Jennifer Franklin is the author No Small Gift (Four Way Books, 2018) and Looming (Elixir Press, 2015). Her poetry has appeared in Blackbird, Boston Review, Gettysburg Review, Guernica, The Nation, Paris Review, “Poem-A-Day” on poets.org, and Prairie Schooner, among others. She holds an AB from Brown University and an MFA from Columbia University where she was the Harvey Baker Fellow. She teaches poetry workshops and seminars at Hudson Valley Writers Center, where she serves as Program Director and co-editor of Slapering Hol Press. She lives in New York City.

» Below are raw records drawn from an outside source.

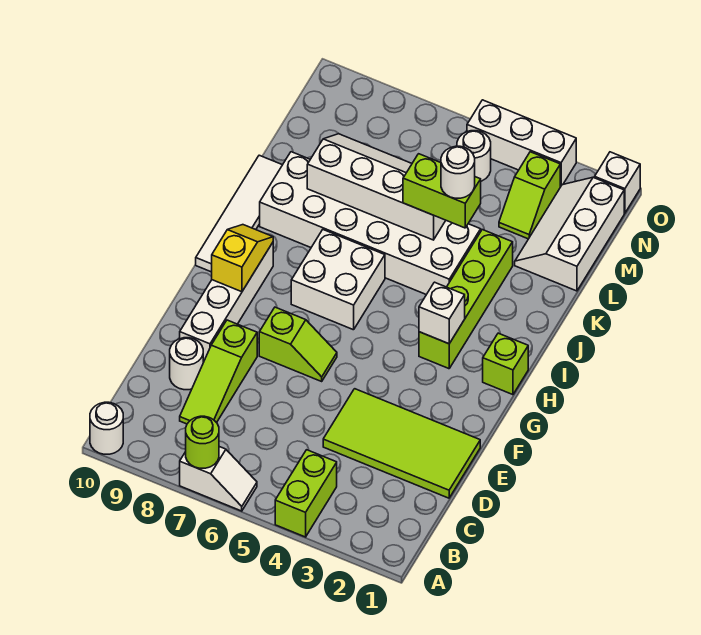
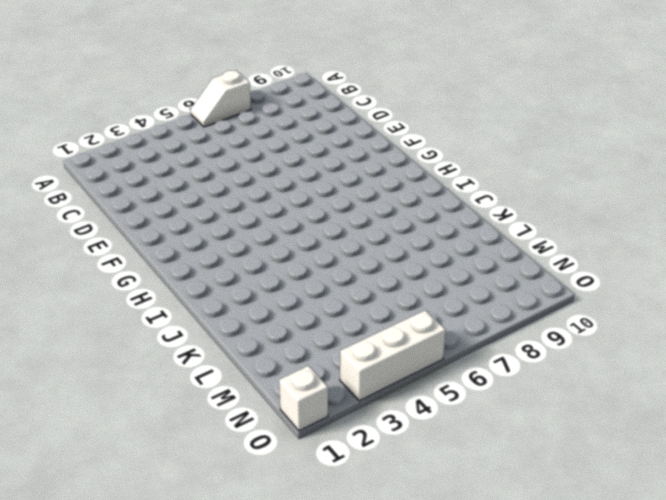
none -> lime brick A4:B4 level 1
none -> white round brick A10 level 1
none -> lime slope C8:E8 level 1 top E

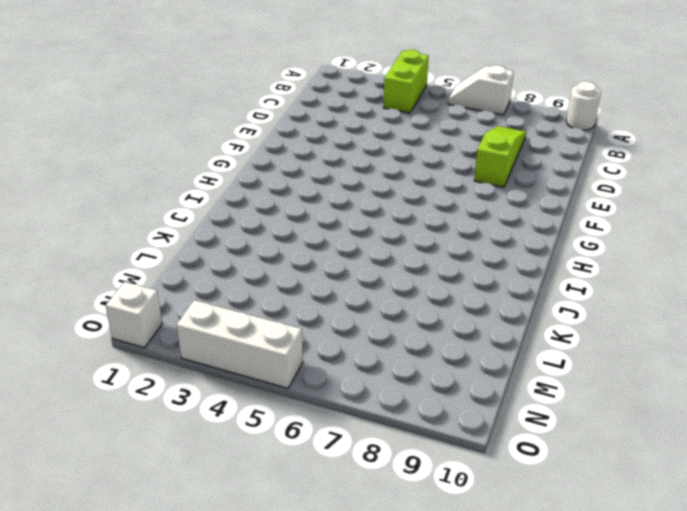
none -> lime tile D1:E4 level 1
none -> white round brick D9 level 1
none -> white brick E9:H9 level 1

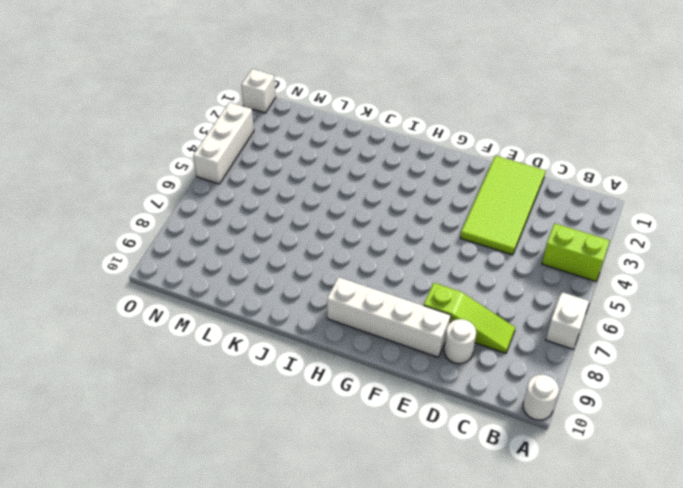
none -> lime slope F6:F7 level 1 top 7
none -> lime brick H1 level 1
none -> lime brick H3:K3 level 1

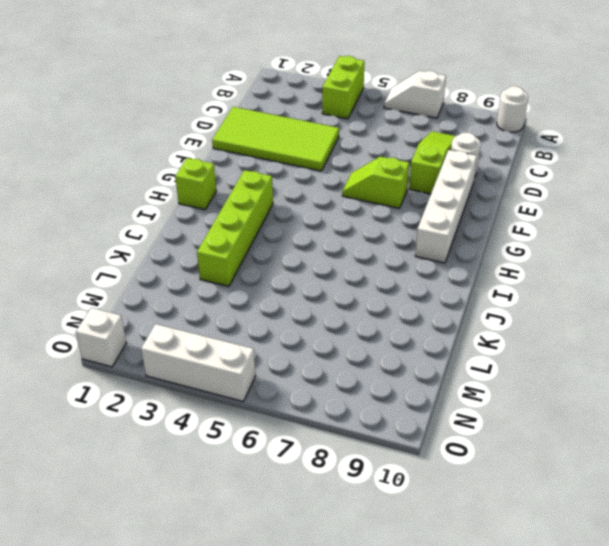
none -> white brick H6:I7 level 1
none -> white tile H10:K10 level 1
none -> white brick J4:K9 level 1

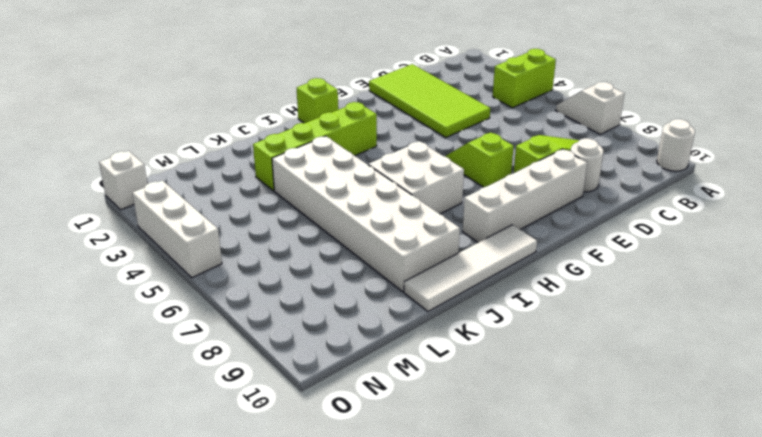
none -> white slope L1:N2 level 1 top 1
none -> lime slope M3:N3 level 1 top N
none -> white round brick N5 level 1

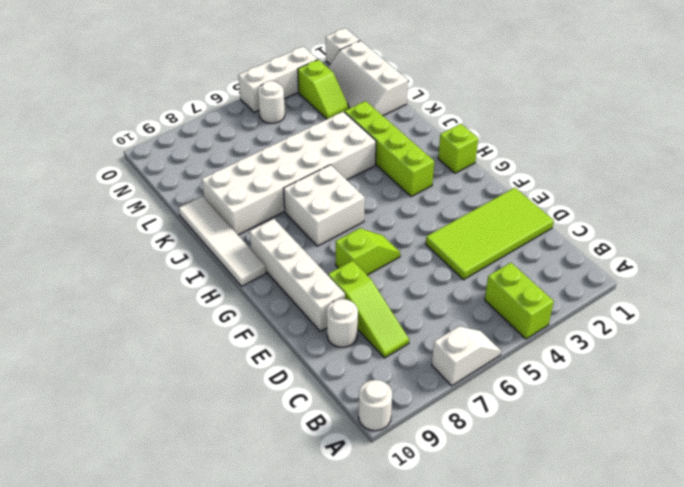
none -> lime round brick A7 level 2
none -> yellow slope G9:H9 level 2 top G
none -> white brick H3 level 2

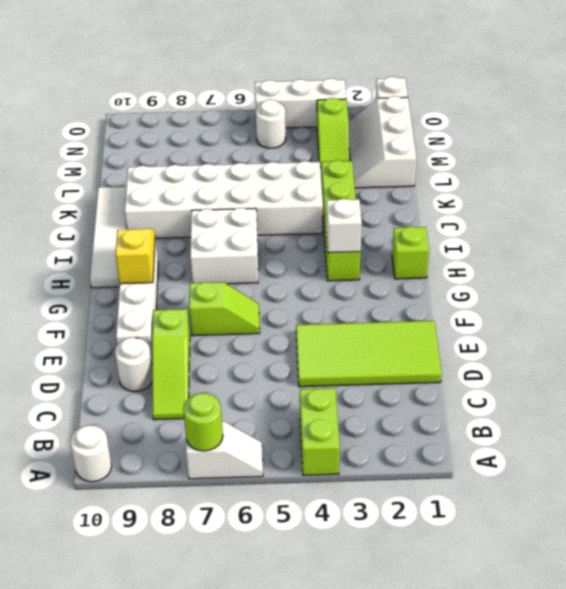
none -> white slope K5:L8 level 2 top K
none -> lime brick K4:K5 level 3
none -> white round brick K4 level 4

Poet, storyteller, and essayist Roberto Carlos Garcia is a self-described “sancocho […] of provisions from the Harlem Renaissance, the Spanish Poets of 1929, the Black Arts Movement, the Nuyorican School, and the Modernists.” Garcia is rigorously interrogative of himself and the world around him, conveying “nakedness of emotion, intent, and experience,” and he writes extensively about the Afro-Latinx and Afro-diasporic experience. His second poetry collection, black / Maybe, is available from Willow Books. Roberto’s first collection, Melancolía, is available from Červená Barva Press. His poems and prose have appeared or are forthcoming in Bettering American Poetry, The Root, Those People, Rigorous, Academy of American Poets Poem-A-Day, Gawker, Barrelhouse, The Acentos Review, Lunch Ticket, and many others. He is founder of the cooperative press Get Fresh Books, LLC. A native New Yorker, Roberto holds an MFA in Poetry and Poetry in Translation from Drew University, and has been nominated for a Pushcart Prize.

Jill Rosenberg’s short stories have been published in Crazyhorse, The Kenyon Review Online, The Black Warrior Review, and other journals. She is a graduate of Vassar College and received her MFA from the University of Montana. She lives in Montclair, where she is writing a novel.

Rakesh Satyal is a Senior Editor at Atria Books, a division of Simon & Schuster. He held previous positions at Doubleday and HarperCollins and spent three years working as a naming specialist in the world of branding. He has sat on the advisory board for the annual PEN World Voices Festival and has taught in the publishing program at New York University. He is the author of the novels Blue Boy and No One Can Pronounce My Name.